Laura Gottesdiener: A Dream Foreclosed

What follows is a brief summary of Laura’s great talk, but better still — listen to the whole thing here.  (beware, we forgot to promptly turn off the recorder after the talk ended.)

Laura’s book A Dream Foreclosedoriginated from her efforts to follow housing activists around the country. Her first point is that the crisis did not really start in 2007, given the situation many poor communities had long been living in.  But she began her analysis from ’07, which she claims was first and foremost a foreclosure crisis. she notes that retorts to the effect that the crisis was not so bad compared to the Great Depression, is just false when analysed by foreclosure rates.  We have also not adequately appreciated how people were literally being thrown out of their hoses, sometimes in the middle of the night, with children … in other words the kind of real lived horribleness we don’t really notice when we talk about the crisis as concerning mortgage backed securities.

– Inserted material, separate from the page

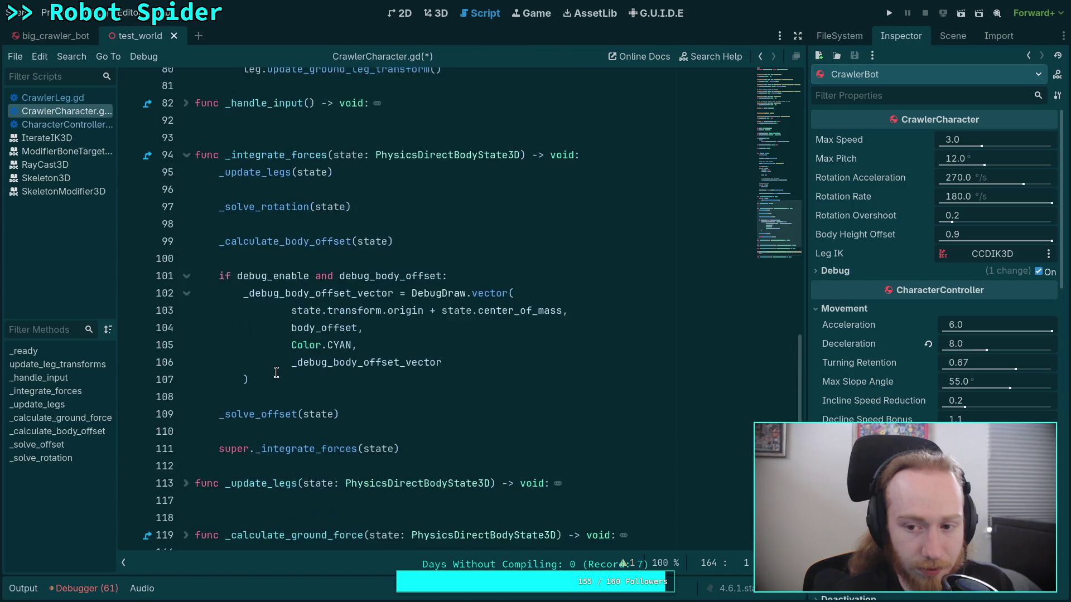
{"action": "scroll", "coordinate": [278, 362], "scroll_direction": "down", "scroll_amount": 6}
{"action": "scroll", "coordinate": [279, 363], "scroll_direction": "down", "scroll_amount": 6}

She visited about a dozen cities focusing on housing organizing, and found the best activity was coming from African-American-led such activism.  Speaking for example of Omuju village, she talked about notions of “illegitimate ownership” and the basic effort of these groups to re-define ownership relations when existing law would find it appropriate to kick people out on the street in order to leave space vacant.  This idea of questioning the “legitimacy” of legally claimed property rights is something really worth our investigation.

She explored the notion of “ownership relations” as coming out of institutionalized racism when it comes to African American property rights.  In this vein, she gave a great explanation of the history of racist lending practices in the US going back to the 1970s, including, specifically, previously legal “red-lining”, wherein the Federal Housing Administration basically refused to back loans in “red-lined” communities which … what do you know … were basically all African American. Even when express red-lining was outlawed by the Fair Housing and Fair Lending Acts in response to decades of housing organizing, the resulting regime was one in which banks exploited the pent-up high demand in these communities by introducing practices of wide-scale deceit and consumer fraud to put people in unpayable mortgages, which then through securitization, were taken off the books of the banks.  The result was that foreclosure was two times as high in African American neighborhoods, in no small part driven by the indefensibly higher rates afforded to otherwise similarly situated black home owners.  She discussed varieties of activist responses these communities brought to bear, such as “home liberations”, mainly since 2009/2010.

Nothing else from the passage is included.